An editor would flag the potential for 'selective reporting' or 'multiplicity' concerns. With only 108 CV deaths in the entire study, the trial was severely underpowered for mortality. The editor would require the authors to emphasize that the MACE reduction was driven by nonfatal events (stroke). Furthermore, the editor would demand a rigorous analysis of the retinopathy data to determine if the effect was a direct drug toxicity or a metabolic consequence of rapid HbA1c reduction (the 'glucose-lowering paradox').

Guideline Committee
Guideline Committee

How did SUSTAIN-6 influence the evolution of the ADA Standards of Care regarding the hierarchy of GLP-1 RAs for patients with established ASCVD?

Key Response

SUSTAIN-6 provided the first evidence for the CV benefit of once-weekly semaglutide.
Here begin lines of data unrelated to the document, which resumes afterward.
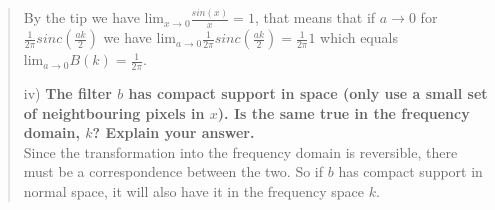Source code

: \begin{quote}
\begin{itemize*}
        By the tip we have $\text{lim}_{x \rightarrow 0} \frac{sin(x)}{x} = 1$, that means that if $a \rightarrow 0$ for
        $\frac{1}{2\pi}sinc \left( \frac{ak}{2} \right)$ we have $\text{lim}_{a \rightarrow 0} \frac{1}{2\pi}sinc \left( \frac{ak}{2} \right) =
        \frac{1}{2\pi}1$ which equals $\text{lim}_{a \rightarrow 0} B(k) = \frac{1}{2\pi}$.


    \item[iv)] \textbf{The filter $b$ has compact support in space (only use a
        small set of neightbouring pixels in $x$). Is the same true in the
        frequency domain, $k$? Explain your answer.}\\
        
    Since the transformation into the frequency domain is reversible, there must be a correspondence
    between the two. So if $b$ has compact support in normal space, it will also have it in the
    frequency space $k$.
  \end{itemize*}
\end{quote}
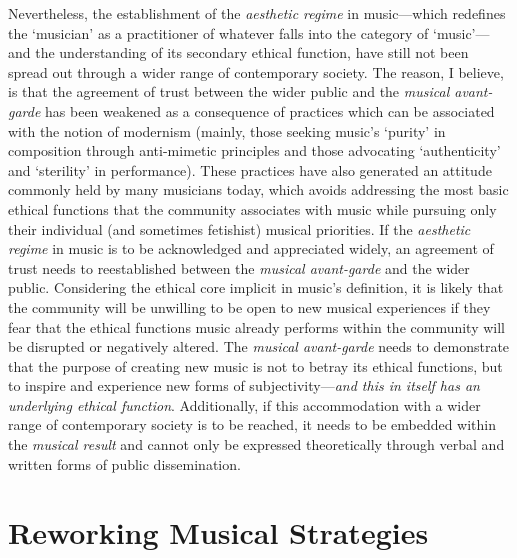 Nevertheless, the establishment of the \emph{aesthetic regime} in music---which redefines the `musician' as a practitioner of whatever falls into the category of `music'---and the understanding of its secondary ethical function, have still not been spread out through a wider range of contemporary society. The reason, I believe, is that the agreement of trust between the wider public and the \emph{musical avant-garde} has been weakened as a consequence of practices which can be associated with the notion of modernism (mainly, those seeking music's `purity'  in composition through anti-mimetic principles and those advocating `authenticity' and `sterility' in performance). These practices have also generated an attitude commonly held by many musicians today, which avoids addressing the most basic ethical functions that the community associates with music while pursuing only their individual (and sometimes fetishist) musical priorities. If the \emph{aesthetic regime} in music is to be acknowledged and appreciated widely, an agreement of trust needs to reestablished between the \emph{musical avant-garde} and the wider public. Considering the ethical core implicit in music's definition, it is likely that the community will be unwilling to be open to new musical experiences if they fear that the ethical functions music already performs within the community will be disrupted or negatively altered. The \emph{musical avant-garde} needs to demonstrate that the purpose of creating new music is not to betray its ethical functions, but to inspire and experience new forms of subjectivity---\emph{and this in itself has an underlying ethical function}. Additionally, if this accommodation with a wider range of contemporary society is to be reached, it needs to be embedded within the \emph{musical result} and cannot only be expressed theoretically through verbal and written forms of public dissemination.

\section{Reworking Musical Strategies}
Along with LEADER and PIONEER 6, it led the ADA to recommend GLP-1 RAs with 'proven CVD benefit' as a preferred second-line agent after metformin (or even first-line in some updates) for patients with established ASCVD. Current guidelines (e.g., ADA 2024) specifically list semaglutide as having a Grade A recommendation for reducing MACE, effectively moving it from a glucose-lowering choice to a primary cardioprotective strategy.

Clinical Landscape

Noteworthy Related Trials

2015

EMPA-REG OUTCOME Trial

n = 7,020 · NEJM

Tested

Empagliflozin 10/25mg daily

Population

T2DM patients with established CVD

Comparator

Placebo

Endpoint

3-point MACE

Key result: Empagliflozin significantly reduced cardiovascular death and hospitalization for heart failure compared to placebo.
2016

LEADER Trial

n = 9,340 · NEJM

Tested

Liraglutide 1.8mg daily

Population

T2DM patients with high CV risk

Comparator

Placebo

Endpoint

3-point MACE

Key result: Liraglutide significantly reduced the rate of first occurrence of death from cardiovascular causes, nonfatal myocardial infarction, or nonfatal stroke.
2019

REWIND Trial

n = 9,901 · Lancet

Tested

Dulaglutide 1.5mg weekly

Population

T2DM patients with CV risk factors

Comparator

Placebo

Endpoint

3-point MACE

Key result: Dulaglutide significantly reduced the risk of a composite CV outcome in a broad population of T2DM patients.